La Marina del Corpo delle Guardie della Rivoluzione Islamica (IRGC), noto anche come i Pasdaran, ha pubblicato un video in cui mostra la sua nuovissima "città dei missili", una struttura militare con numerosi sistemi di lancio di missili balistici e da crociera a raggi diversi.

Il nuovo sito è stato ufficialmente inaugurato in una cerimonia che ha visto la partecipazione di alti comandanti e ufficiali dell'IRGC.

La "città dei missili" sostanzialmente è una struttura sotterranea, in cui i Pasdaran hanno costruito diversi silos per conservare missili balistici. La struttura ha una propria scorta di missili, anch'essa, a quanto si apprende dal filmato, si trova sottoterra.

L'impianto missilistico è anche protetto dagli attacchi di guerra elettronica (EW), ha affermato l'esercito iraniano. Tutte le attrezzature della "città" sono state sviluppate e prodotte in Iran.

Tuttavia, resta aperta la domanda se la nuova base disponga del sistema di trasporto e lancio rapido automatizzato: i militari avevano presentato il sistema sviluppato domesticamente poco tempo fa.
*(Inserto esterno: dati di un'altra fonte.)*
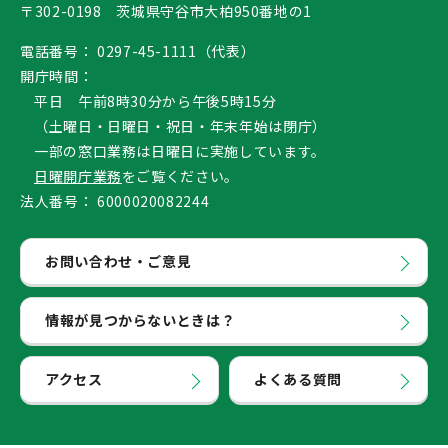
〒302-0198 茨城県守谷市大柏950番地の1
電話番号：
0297-45-1111（代表）
開庁時間：
平日 午前8時30分から午後5時15分
（土曜日・日曜日・祝日・年末年始は閉庁）
一部の窓口業務は日曜日に実施しています。
日曜開庁業務
をご覧ください。
法人番号：
6000020082244
お問い合わせ・ご意見
情報が見つからないときは？
アクセス
よくある質問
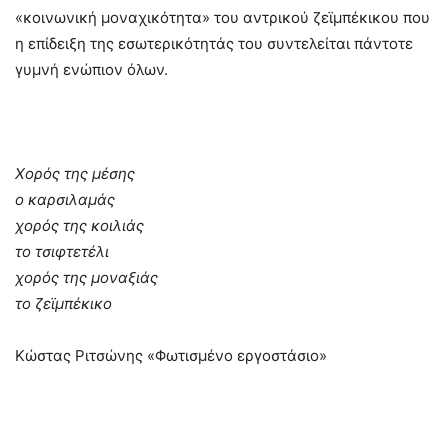
«κοινωνική μοναχικότητα» του αντρικού ζεϊμπέκικου που
η επίδειξη της εσωτερικότητάς του συντελείται πάντοτε
γυμνή ενώπιον όλων.
Χορός της μέσης
ο καρσιλαμάς
χορός της κοιλιάς
το τσιφτετέλι
χορός της μοναξιάς
το ζεϊμπέκικο
Κώστας Ριτσώνης «Φωτισμένο εργοστάσιο»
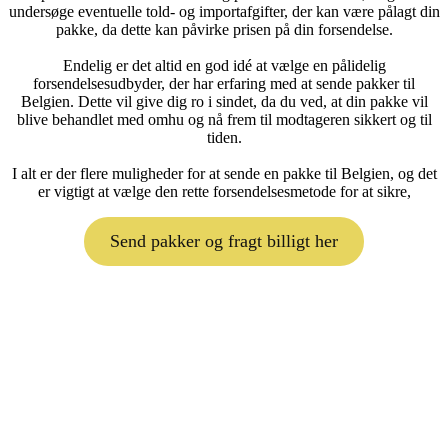
undersøge eventuelle told- og importafgifter, der kan være pålagt din
pakke, da dette kan påvirke prisen på din forsendelse.
Endelig er det altid en god idé at vælge en pålidelig
forsendelsesudbyder, der har erfaring med at sende pakker til
Belgien. Dette vil give dig ro i sindet, da du ved, at din pakke vil
blive behandlet med omhu og nå frem til modtageren sikkert og til
tiden.
I alt er der flere muligheder for at sende en pakke til Belgien, og det
er vigtigt at vælge den rette forsendelsesmetode for at sikre,
Send pakker og fragt billigt her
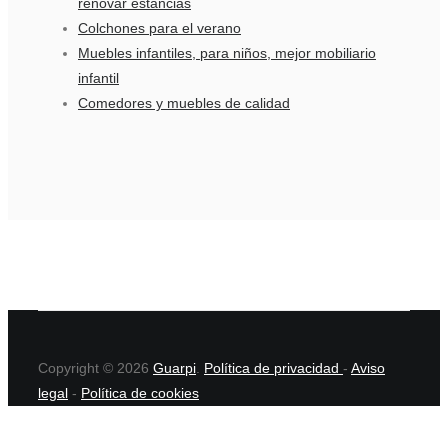
renovar estancias
Colchones para el verano
Muebles infantiles, para niños, mejor mobiliario
infantil
Comedores y muebles de calidad
Copyright © 2026
Guarpi
.
Política de privacidad
-
Aviso
legal
-
Política de cookies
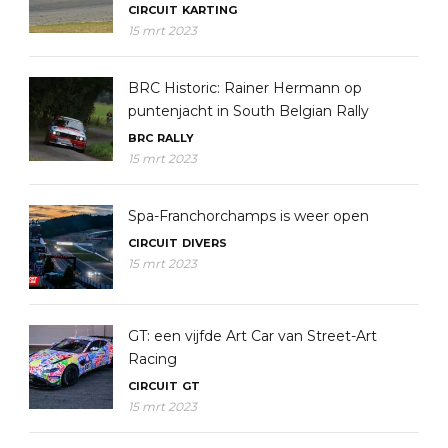
CIRCUIT
KARTING
15 mrt 2023
BRC Historic: Rainer Hermann op
puntenjacht in South Belgian Rally
BRC
RALLY
15 mrt 2023
Spa-Franchorchamps is weer open
CIRCUIT
DIVERS
15 mrt 2023
GT: een vijfde Art Car van Street-Art
Racing
CIRCUIT
GT
15 mrt 2023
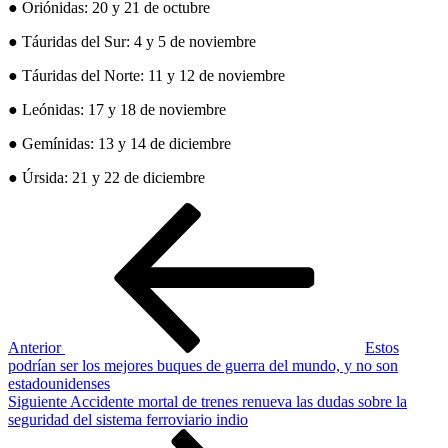
● Oriónidas: 20 y 21 de octubre
● Táuridas del Sur: 4 y 5 de noviembre
● Táuridas del Norte: 11 y 12 de noviembre
● Leónidas: 17 y 18 de noviembre
● Gemínidas: 13 y 14 de diciembre
● Úrsida: 21 y 22 de diciembre
Navegación
Entrada
anterior
de
entradas
Anterior
Estos
podrían ser los mejores buques de guerra del mundo, y no son
estadounidenses
Siguiente
Siguiente
Accidente mortal de trenes renueva las dudas sobre la
entrada
seguridad del sistema ferroviario indio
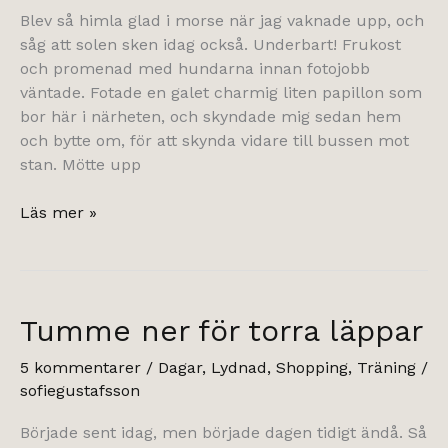
Blev så himla glad i morse när jag vaknade upp, och
såg att solen sken idag också. Underbart! Frukost
och promenad med hundarna innan fotojobb
väntade. Fotade en galet charmig liten papillon som
bor här i närheten, och skyndade mig sedan hem
och bytte om, för att skynda vidare till bussen mot
stan. Mötte upp
Torsdagsglädje
Läs mer »
Tumme ner för torra läppar
5 kommentarer
/
Dagar
,
Lydnad
,
Shopping
,
Träning
/
sofiegustafsson
Började sent idag, men började dagen tidigt ändå. Så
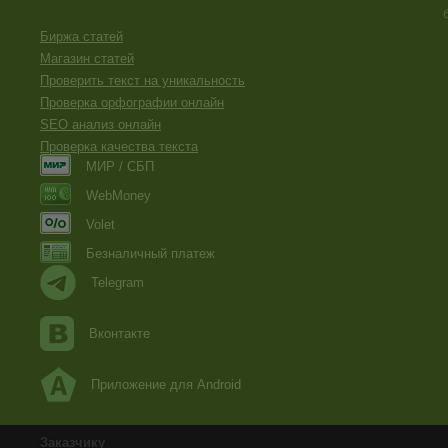
Биржа статей
Магазин статей
Проверить текст на уникальность
Проверка орфографии онлайн
SEO анализ онлайн
Проверка качества текста
МИР / СБП
WebMoney
Volet
Безналичный платеж
Telegram
Вконтакте
Приложение для Android
Заказчику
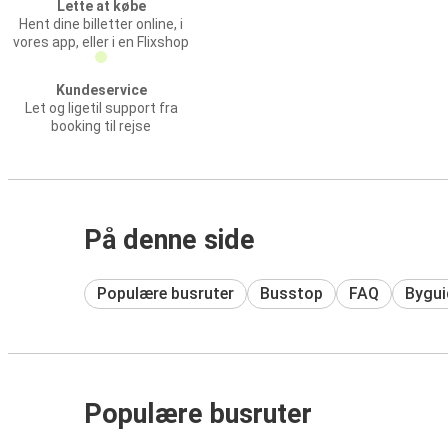
Lette at købe
Hent dine billetter online, i
vores app, eller i en Flixshop
Kundeservice
Let og ligetil support fra
booking til rejse
På denne side
Populære busruter
Busstop
FAQ
Bygui
Populære busruter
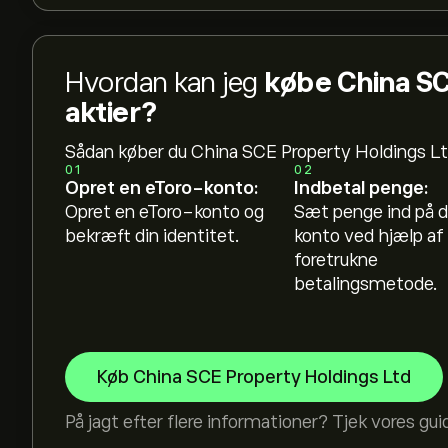
Hvordan kan jeg
købe China SC
aktier?
Sådan køber du China SCE Property Holdings Lt
01
02
Opret en eToro-konto:
Indbetal penge:
Opret en eToro-konto og
Sæt penge ind på d
bekræft din identitet.
konto ved hjælp af 
foretrukne
betalingsmetode.
Køb China SCE Property Holdings Ltd
På jagt efter flere informationer? Tjek vores gui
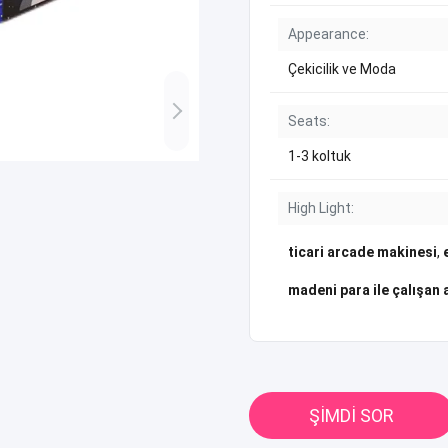
Appearance:
Çekicilik ve Moda
Seats:
1-3 koltuk
High Light:
ticari arcade makinesi
,
madeni para ile çalışan
ŞIMDI SOR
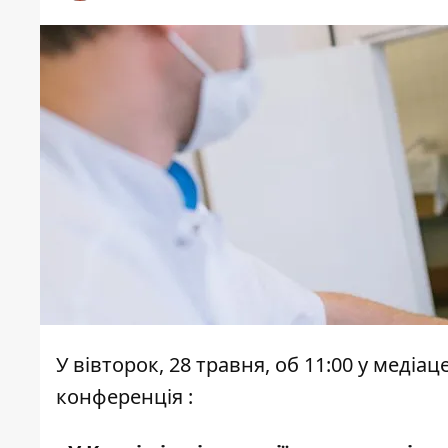
У вівторок, 28 травня, об 11:00 у меді
конференція :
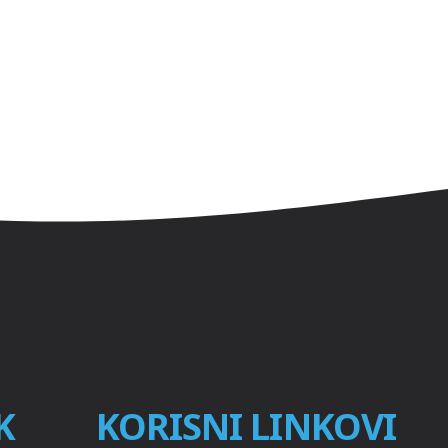
K
KORISNI LINKOVI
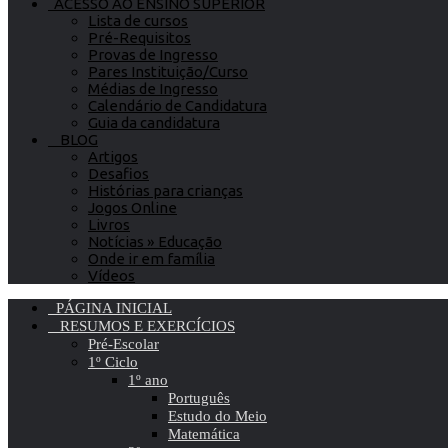
ACESSO AO ENSINO SUPERIOR
Lista de cursos
Pré-Requisitos
Provas de Ingresso
Pares Instituição/Curso
Médias de Ingresso
Calendário de Candidatura
Guia da candidatura
BLOG
Artigos
Desafios
Histórias para crianças
Jogos Online
Livros
Notícias » Educação
Onde ir em família
Vídeos
PÁGINA INICIAL
RESUMOS E EXERCÍCIOS
Pré-Escolar
1º Ciclo
1º ano
Português
Estudo do Meio
Matemática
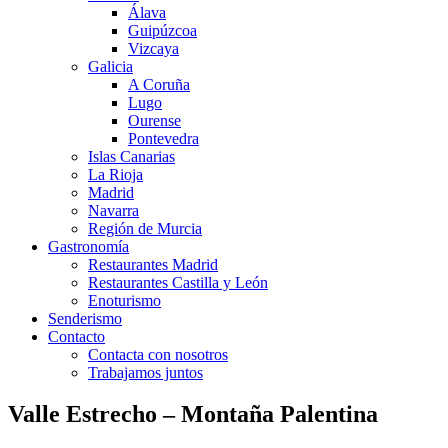
Álava
Guipúzcoa
Vizcaya
Galicia
A Coruña
Lugo
Ourense
Pontevedra
Islas Canarias
La Rioja
Madrid
Navarra
Región de Murcia
Gastronomía
Restaurantes Madrid
Restaurantes Castilla y León
Enoturismo
Senderismo
Contacto
Contacta con nosotros
Trabajamos juntos
Valle Estrecho – Montaña Palentina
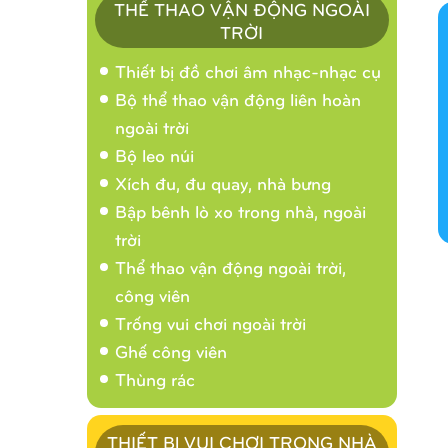
THỂ THAO VẬN ĐỘNG NGOÀI
TRỜI
Thiết bị đồ chơi âm nhạc-nhạc cụ
Bộ thể thao vận động liên hoàn
ngoài trời
Bộ leo núi
Xích đu, đu quay, nhà bưng
Bập bênh lò xo trong nhà, ngoài
trời
Thể thao vận động ngoài trời,
công viên
Trống vui chơi ngoài trời
Ghế công viên
Thùng rác
THIẾT BỊ VUI CHƠI TRONG NHÀ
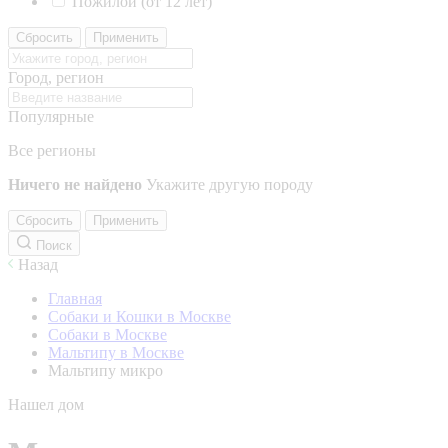
Пожилой (от 12 лет)
Сбросить
Применить
Город, регион
Популярные
Все регионы
Ничего не найдено
Укажите другую породу
Сбросить
Применить
Поиск
Назад
Главная
Собаки и Кошки в Москве
Собаки в Москве
Мальтипу в Москве
Мальтипу микро
Нашел дом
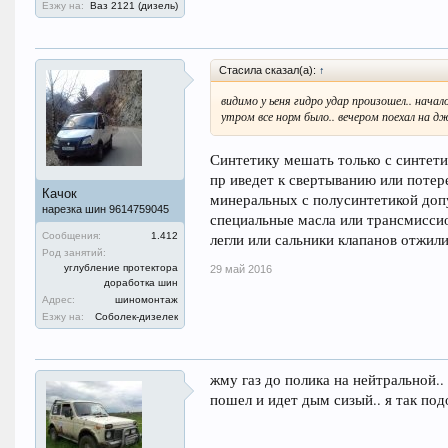
Езжу на:
Ваз 2121 (дизель)
Стасила сказал(а):
↑
видимо у ьеня гидро удар произошел.. начало
утром все норм было.. вечером поехал на дж
Синтетику мешать только с синтетик
пр иведет к свертыванию или поте
Качок
минеральных с полусинтетикой допу
нарезка шин 9614759045
специальные масла или трансмиссио
Сообщения:
1.412
легли или сальники клапанов отжили
Род занятий:
углубление протектора
29 май 2016
доработка шин
Адрес:
шиномонтаж
Езжу на:
Соболек-дизелек
жму газ до полика на нейтральной..
пошел и идет дым сизый.. я так под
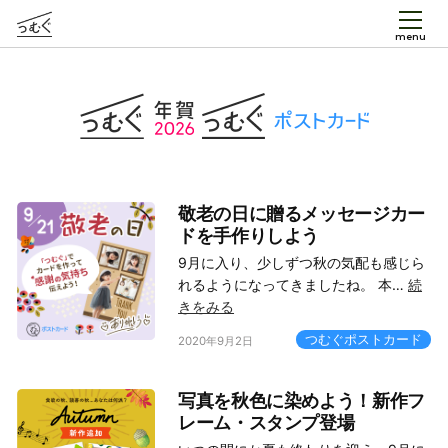
menu
敬老の日に贈るメッセージカー
ドを手作りしよう
9月に入り、少しずつ秋の気配も感じら
れるようになってきましたね。 本…
続
きをみる
つむぐポストカード
2020年9月2日
写真を秋色に染めよう！新作フ
レーム・スタンプ登場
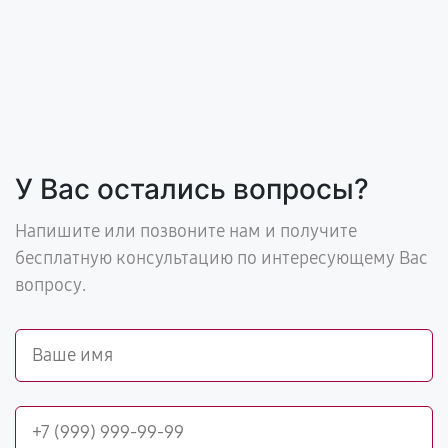
У Вас остались вопросы?
Напишите или позвоните нам и получите
бесплатную консультацию по интересующему Вас
вопросу.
Il lanciatore che può portare fino a quattro missili balistici a lungo raggio è stato avvistato in diverse "città dei missili" iraniane, Teheran aveva fatto vedere alcuni di questi lanciatori.

L'industria bellica iraniana

This photo released by the official website of the Iranian Defense Ministry on Sunday, June 9, 2019, shows the Khordad 15, a new surface-to-air missile battery at an undisclosed location in Iran
© AP Photo / Iranian Defense Ministry
Negli ultimi decenni Teheran è attivamente impegnata nello sviluppo e nel perfezionamento della sua industria bellica a causa del divieto di acquistare armamenti all'estero imposto al paese dalle sanzioni delle Nazioni Unite.

La Repubblica Islamica ha iniziato a produrre non solo piccole armi da fuoco, ma anche navi da guerra, missili, lanciatori, caccia e droni. Il divieto delle Nazioni Unite è stato revocato lo scorso anno nonostante la forte opposizione degli Stati Uniti. Nel frattempo l'Iran aveva visto il suo ritorno al mercato della difesa globale non solo come acquirente, ma anche come venditore di armi e attrezzature militari di produzione domestica.